* **Your assignment**
Each record below is to be copied exactly; the pictures are to be omitted.

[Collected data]
===
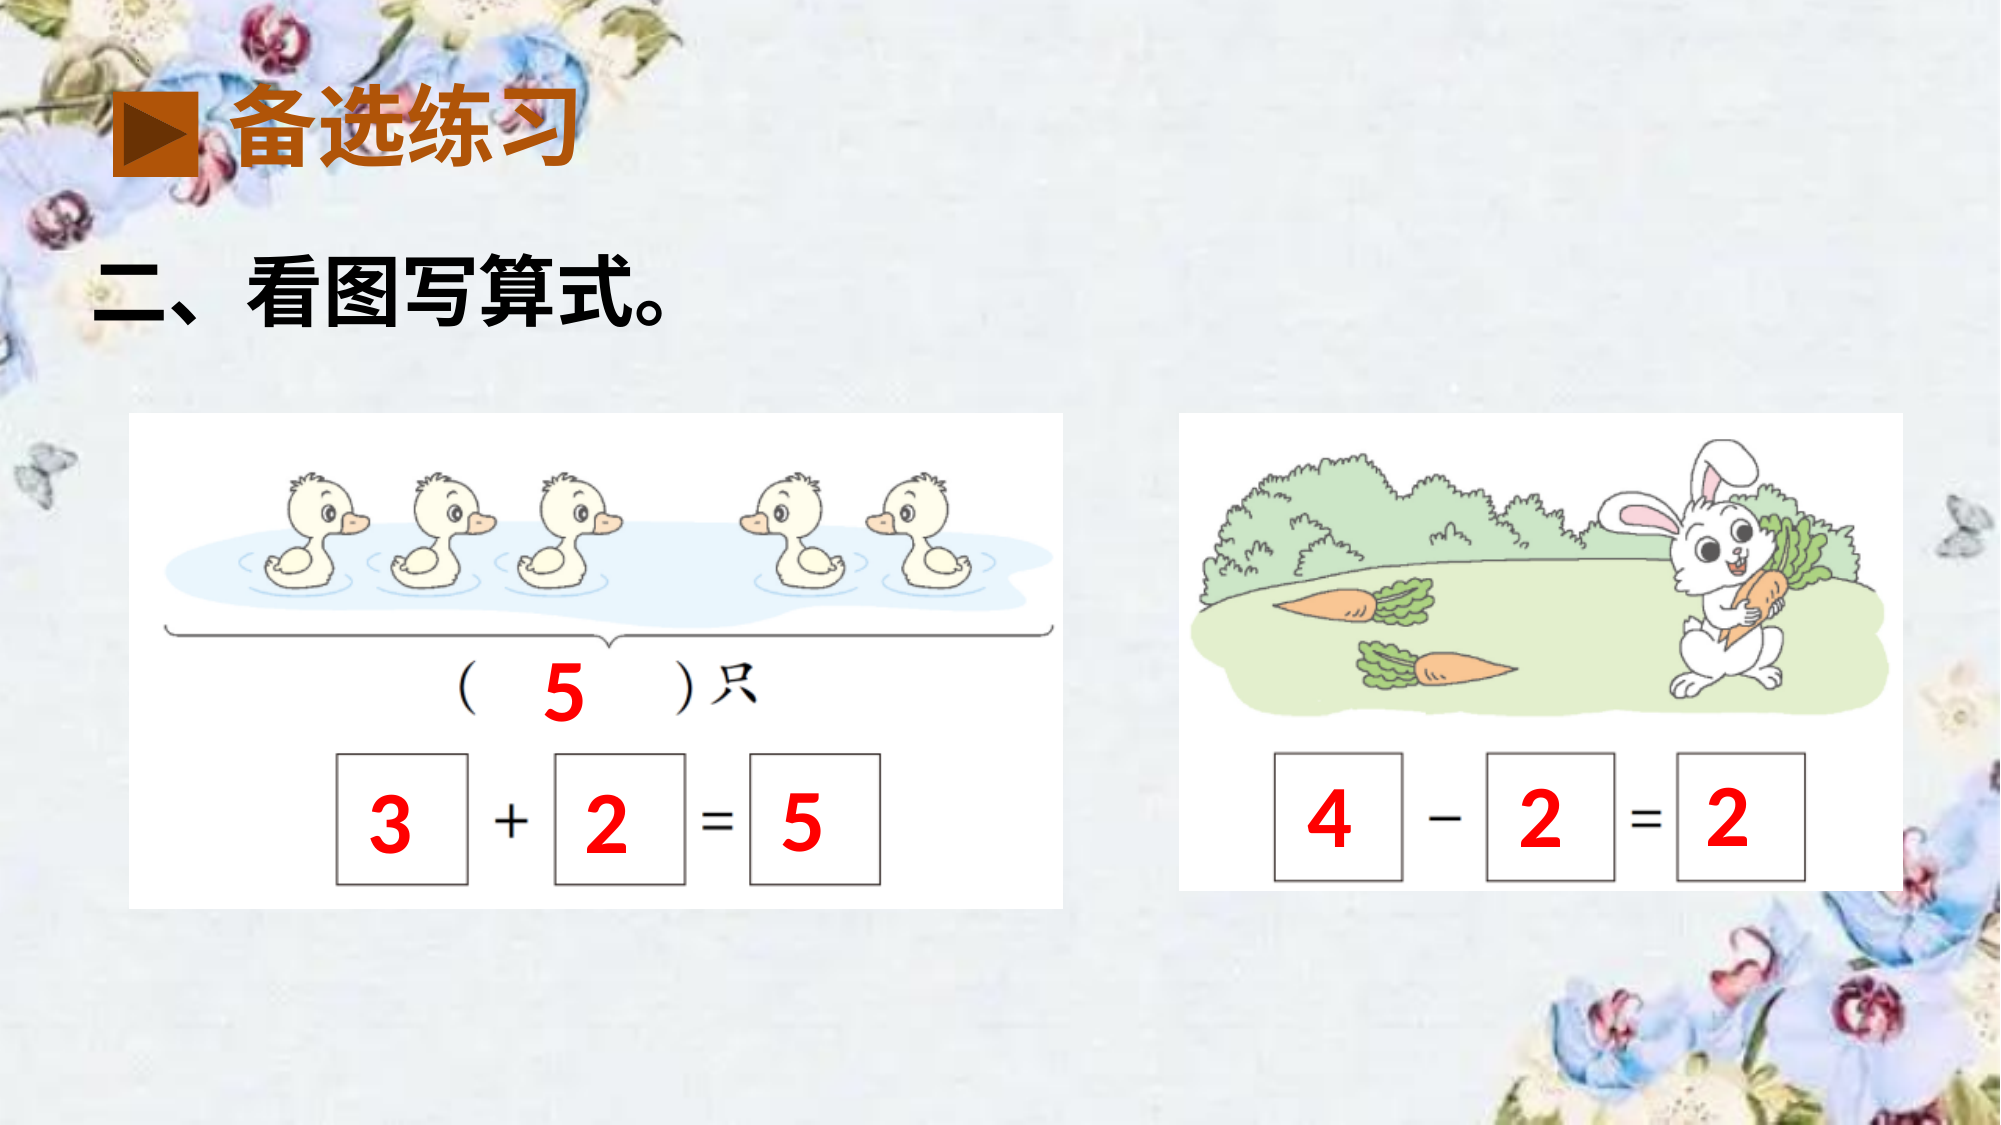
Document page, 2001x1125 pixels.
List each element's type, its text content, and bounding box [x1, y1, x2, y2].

picture [0, 0, 2000, 1125]
text_box 备选练习 [213, 63, 813, 185]
text_box 二、看图写算式。 [75, 216, 1045, 344]
text_box [112, 91, 199, 178]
===
* **Task result**
Document page, 2001x1125 pixels.
List each element's type, its text content, and bounding box [x1, y1, x2, y2].

picture [0, 0, 2000, 1125]
text_box 备选练习 [213, 63, 813, 185]
text_box 二、看图写算式。 [75, 216, 1045, 344]
text_box [112, 91, 199, 178]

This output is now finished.